THE PEOPLE OF THE STATE OF MICHIGAN ENACT:
Sec. 13. (1) Subject to section 15, the board may implement a
brownfield plan. The brownfield plan may apply to 1 or more parcels
of eligible property whether or not those parcels of eligible
property are contiguous and may be amended to apply to additional
parcels of eligible property. Except as otherwise authorized by
this act, if more than 1 eligible property is included within the
plan, the tax increment revenues under the plan shall be determined
individually for each eligible property. Each plan or an amendment
to a plan shall be approved by the governing body of the
municipality and shall contain all of the following:
(a) A description of the costs of the plan intended to be paid
for with the tax increment revenues or, for a plan for eligible
properties qualified on the basis that the property is owned or
under the control of a land bank fast track authority, a listing of
all eligible activities that may be conducted for 1 or more of the
eligible properties subject to the plan.
(b) A brief summary of the eligible activities that are
proposed for each eligible property or, for a plan for eligible
properties qualified on the basis that the property is owned or
under the control of a land bank fast track authority, a brief
summary of eligible activities conducted for 1 or more of the
eligible properties subject to the plan.
(c) An estimate of the captured taxable value and tax
increment revenues for each year of the plan from the eligible
property. The plan may provide for the use of part or all of the
captured taxable value, including deposits in the local site
remediation revolving fund, but the portion intended to be used
shall be clearly stated in the plan. The plan shall not provide
either for an exclusion from captured taxable value of a portion of
the captured taxable value or for an exclusion of the tax levy of 1
or more taxing jurisdictions unless the tax levy is excluded from
tax increment revenues in section 2(dd), or unless the tax levy is
excluded from capture under section 15.
(d) The method by which the costs of the plan will be
financed, including a description of any advances made or
anticipated to be made for the costs of the plan from the
municipality.
(e) The maximum amount of note or bonded indebtedness to be
incurred, if any.
(f) The duration of the brownfield plan for eligible
activities on eligible property which shall not exceed 35 years
following the date of the resolution approving the plan amendment
related to a particular eligible property.
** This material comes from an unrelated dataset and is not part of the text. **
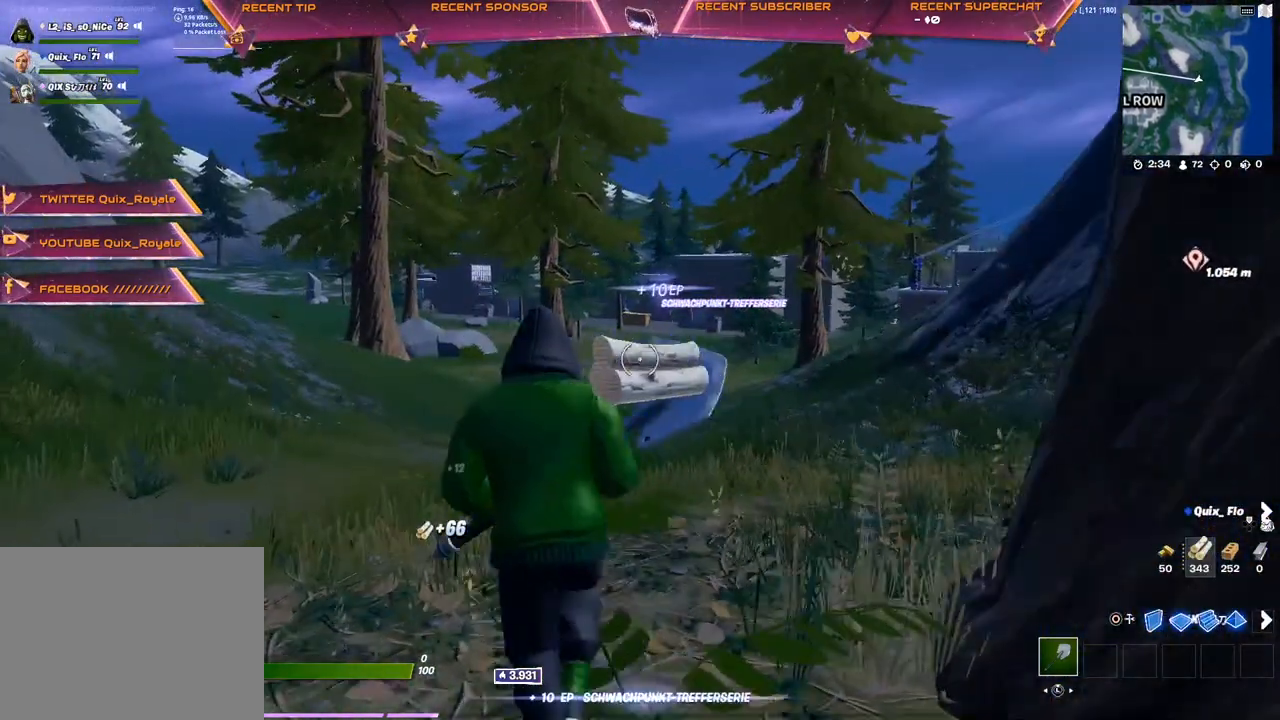
{"buttons": [], "left_stick": "up-left", "right_stick": "center", "events": []}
Each plan amendment
shall also contain the duration of capture of tax increment
revenues including the beginning date of the capture of tax
increment revenues, which beginning date shall be identified in the
brownfield plan and which beginning date shall not be later than 5
years following the date of the resolution approving the plan
amendment related to a particular eligible property and which
duration shall not exceed the lesser of the period authorized under
subsections (4) and (5) or 30 years from the beginning date of the
capture of tax increment revenues. The date for the beginning of
capture of tax increment revenues may be amended by the authority
but not to a date later than 5 years after the date of the
resolution adopting the plan amendment. The authority may not amend
the date for the beginning of capture of tax increment revenues if
the authority has begun to reimburse eligible activities from the
capture of tax increment revenues. The authority may not amend the
date for the beginning of capture if that amendment would lead to
the duration of capture of tax increment revenues being longer than
30 years or the period authorized under subsections (4) and (5). If
the date for the beginning of capture of tax increment revenues is
amended by the authority and that plan amendment includes the
capture of tax increment revenues for school operating purposes,
then
the authority that amended that plan shall notify the
department and the Michigan economic growth authority within 30
days of the approval of the amendment. For purposes of this
subdivision, "plan amendment" means a plan related to a particular
eligible property, a plan amendment that included a particular
eligible property within a plan, or, if a project for which
eligible activities were identified in a plan fails to occur, a
subsequent plan amendment that identifies eligible activities
associated with a new project on that eligible property if the
authority has not begun to reimburse eligible activities from the
capture of tax increment revenues for that eligible property.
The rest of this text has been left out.